## Your objective:
While reading through the material below, copy each line that holds the word "Guitar".

########

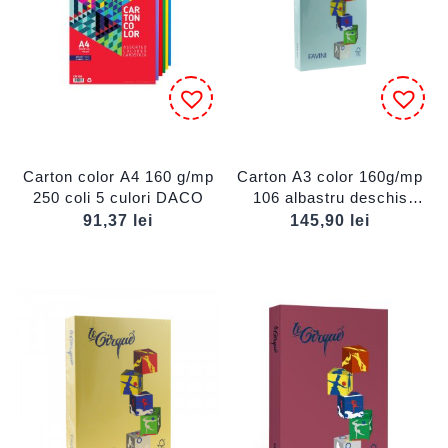
Carton color A4 160 g/mp
Carton A3 color 160g/mp
250 coli 5 culori DACO
106 albastru deschis
FAVINI
91,37
lei
145,90
lei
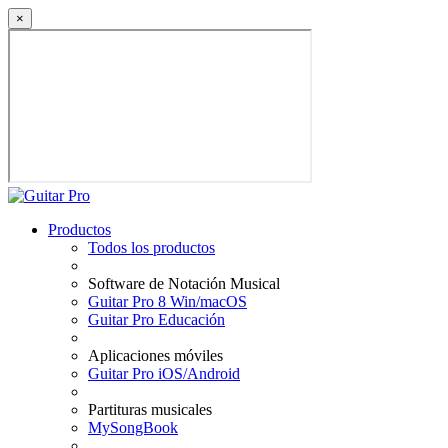
×
Productos
Todos los productos
Software de Notación Musical
Guitar Pro 8 Win/macOS
Guitar Pro Educación
Aplicaciones móviles
Guitar Pro iOS/Android
Partituras musicales
MySongBook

########

## Response to this task:
Guitar Pro 8 Win/macOS
Guitar Pro Educación
Guitar Pro iOS/Android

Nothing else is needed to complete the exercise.